Halogenase-Targeted Genome Mining Leads to the Discovery of (±) Pestalachlorides A1a, A2a, and Their Atropisomers
Mengna Luo,
Mengyuan Wang,
Shanshan Chang,
Ning He,
Guangzhi Shan,
Yunying Xie
Affiliations
Mengna Luo
CAMS Key Laboratory of Synthetic Biology for Drug Innovation, Institute of Medicinal Biotechnology, Chinese Academy of Medical Sciences & Peking Union Medical College, Tiantan Xili No.1, Beijing 100050, China
Mengyuan Wang
CAMS Key Laboratory of Synthetic Biology for Drug Innovation, Institute of Medicinal Biotechnology, Chinese Academy of Medical Sciences & Peking Union Medical College, Tiantan Xili No.1, Beijing 100050, China
Shanshan Chang
CAMS Key Laboratory of Synthetic Biology for Drug Innovation, Institute of Medicinal Biotechnology, Chinese Academy of Medical Sciences & Peking Union Medical College, Tiantan Xili No.1, Beijing 100050, China
Ning He
CAMS Key Laboratory of Synthetic Biology for Drug Innovation, Institute of Medicinal Biotechnology, Chinese Academy of Medical Sciences & Peking Union Medical College, Tiantan Xili No.1, Beijing 100050, China
Guangzhi Shan
CAMS Key Laboratory of Synthetic Biology for Drug Innovation, Institute of Medicinal Biotechnology, Chinese Academy of Medical Sciences & Peking Union Medical College, Tiantan Xili No.1, Beijing 100050, China
Yunying Xie
CAMS Key Laboratory of Synthetic Biology for Drug Innovation, Institute of Medicinal Biotechnology, Chinese Academy of Medical Sciences & Peking Union Medical College, Tiantan Xili No.1, Beijing 100050, China
Genome mining has become an important tool for discovering new natural products and identifying the cryptic biosynthesis gene clusters.

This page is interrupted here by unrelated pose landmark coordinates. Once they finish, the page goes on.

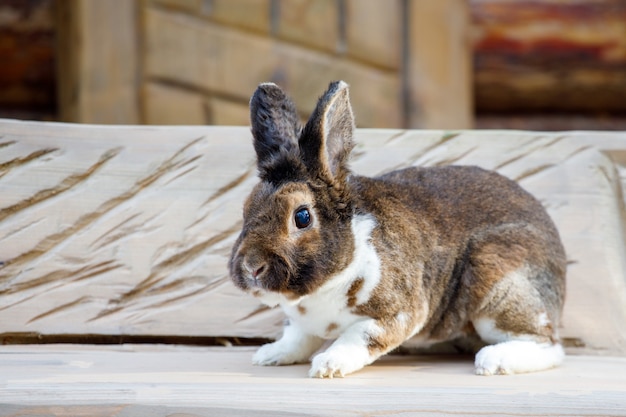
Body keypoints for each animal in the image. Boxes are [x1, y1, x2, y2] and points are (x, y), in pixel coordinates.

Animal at [228, 80, 564, 376]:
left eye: (301, 217)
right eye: (245, 208)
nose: (252, 266)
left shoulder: (398, 313)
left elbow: (358, 337)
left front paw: (328, 365)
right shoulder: (302, 325)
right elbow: (297, 337)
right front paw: (269, 355)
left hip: (496, 284)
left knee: (550, 346)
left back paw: (493, 361)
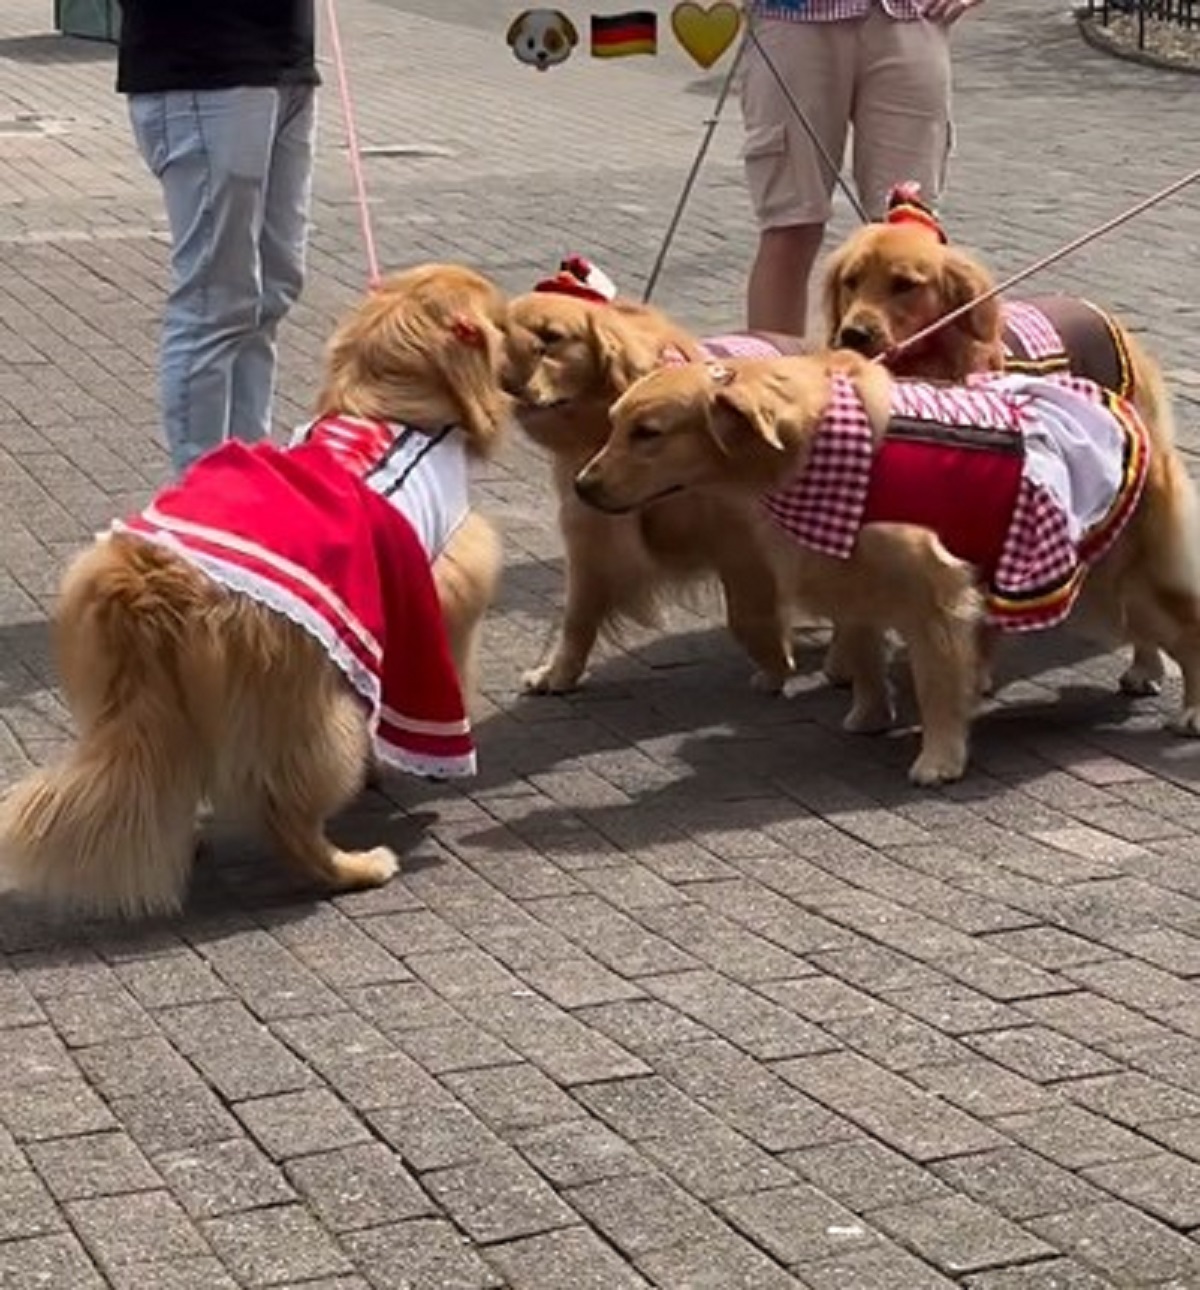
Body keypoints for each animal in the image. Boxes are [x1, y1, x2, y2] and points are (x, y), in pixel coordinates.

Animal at [0, 261, 510, 918]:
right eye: (502, 321)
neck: (396, 409)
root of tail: (152, 583)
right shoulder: (439, 601)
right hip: (312, 711)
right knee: (286, 814)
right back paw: (356, 866)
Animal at [500, 276, 810, 691]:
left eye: (551, 338)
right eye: (501, 333)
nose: (503, 379)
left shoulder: (741, 536)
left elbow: (747, 613)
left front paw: (776, 665)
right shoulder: (590, 535)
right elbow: (576, 616)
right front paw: (557, 673)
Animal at [570, 353, 1197, 784]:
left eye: (647, 434)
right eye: (613, 423)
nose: (581, 486)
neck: (814, 443)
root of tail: (1126, 410)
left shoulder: (934, 593)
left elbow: (937, 681)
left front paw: (939, 756)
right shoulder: (855, 574)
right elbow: (864, 651)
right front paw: (869, 714)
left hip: (1112, 579)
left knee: (1186, 632)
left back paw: (1189, 711)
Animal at [820, 203, 1171, 696]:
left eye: (905, 284)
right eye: (851, 281)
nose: (853, 334)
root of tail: (1101, 313)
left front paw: (975, 673)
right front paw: (844, 661)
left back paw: (1146, 664)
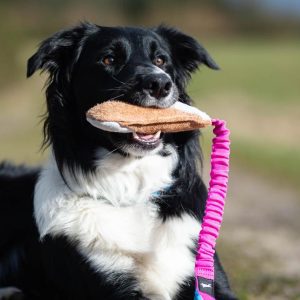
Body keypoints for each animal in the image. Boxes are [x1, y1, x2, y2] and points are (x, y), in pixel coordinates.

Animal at [0, 24, 237, 300]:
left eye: (161, 60)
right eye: (108, 59)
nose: (160, 83)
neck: (132, 189)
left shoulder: (207, 277)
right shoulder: (113, 286)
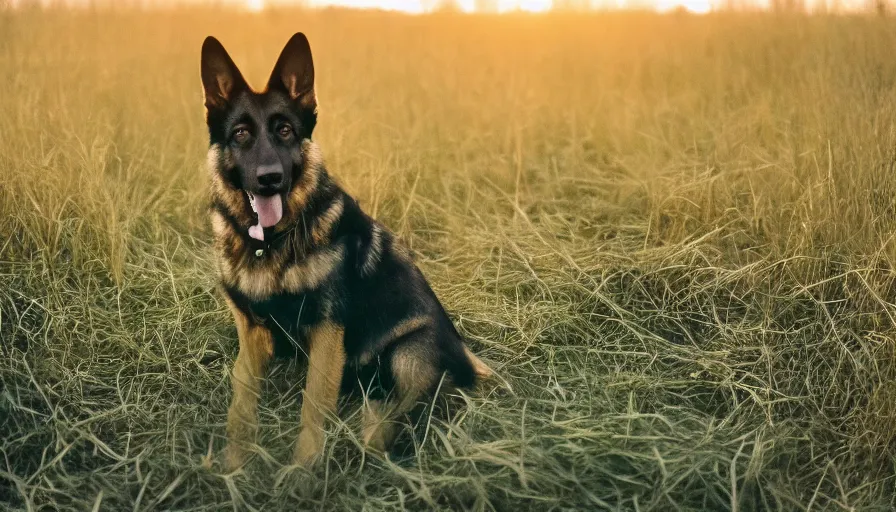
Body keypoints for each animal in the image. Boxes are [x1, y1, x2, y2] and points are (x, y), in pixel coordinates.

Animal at [200, 34, 494, 470]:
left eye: (285, 130)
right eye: (239, 134)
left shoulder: (326, 330)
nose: (270, 179)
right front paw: (235, 463)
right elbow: (242, 398)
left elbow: (313, 404)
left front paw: (302, 471)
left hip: (408, 353)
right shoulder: (251, 331)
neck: (268, 243)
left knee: (398, 416)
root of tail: (468, 361)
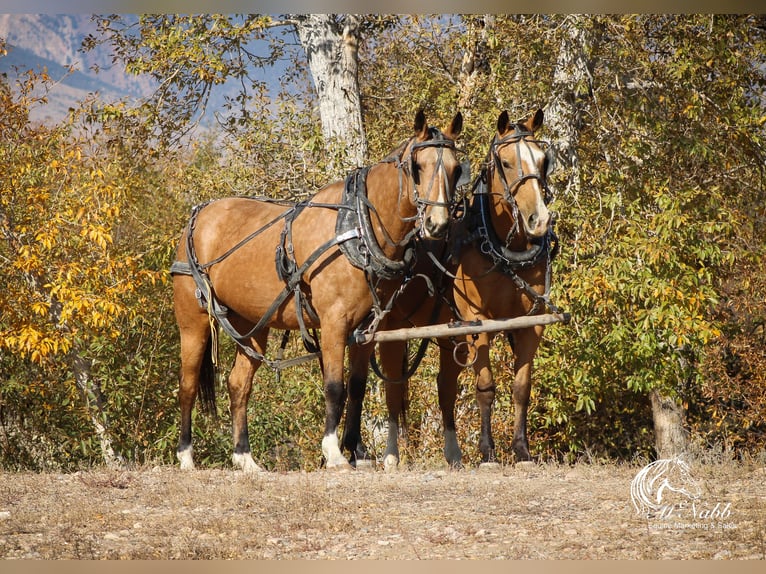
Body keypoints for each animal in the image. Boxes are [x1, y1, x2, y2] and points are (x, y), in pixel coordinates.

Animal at [171, 111, 464, 472]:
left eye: (456, 168)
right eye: (417, 167)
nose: (438, 224)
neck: (358, 228)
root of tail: (197, 217)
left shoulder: (366, 329)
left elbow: (357, 387)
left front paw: (358, 453)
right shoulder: (334, 323)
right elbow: (335, 387)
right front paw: (334, 452)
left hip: (251, 325)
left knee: (239, 384)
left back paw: (245, 458)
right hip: (193, 321)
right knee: (187, 385)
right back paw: (186, 455)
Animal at [366, 110, 560, 470]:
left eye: (543, 160)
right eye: (506, 162)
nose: (538, 221)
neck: (502, 248)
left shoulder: (532, 323)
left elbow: (521, 387)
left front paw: (522, 451)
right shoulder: (477, 321)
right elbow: (485, 387)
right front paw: (488, 452)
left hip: (448, 334)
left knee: (444, 388)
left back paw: (452, 454)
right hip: (392, 332)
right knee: (394, 390)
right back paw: (391, 454)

Here, we utilized the flavin-dependent halogenase GedL as the probe in combination with characteristic halogen isotope patterns to mine new halogenated secondary metabolites from our in-house fungal database. As a result, two pairs of atropisomers, pestalachlorides A1a (1a)/A1b (1b) and A2a (2a)/A2b (2b), along with known compounds pestalachloride A (3) and SB87-H (4), were identified from Pestalotiopsis rhododendri LF-19-12. A plausible biosynthetic assembly line for pestalachlorides involving a putative free-standing phenol flavin-dependent halogenase was proposed based on bioinformatics analysis. Pestalachlorides exhibited antibacterial activity against sensitive and drug-resistant S. aureus and E. faecium with MIC values ranging from 4 μg/mL to 32 μg/mL. This study indicates that halogenase-targeted genome mining is an efficient strategy for discovering halogenated compounds and their corresponding halogenases.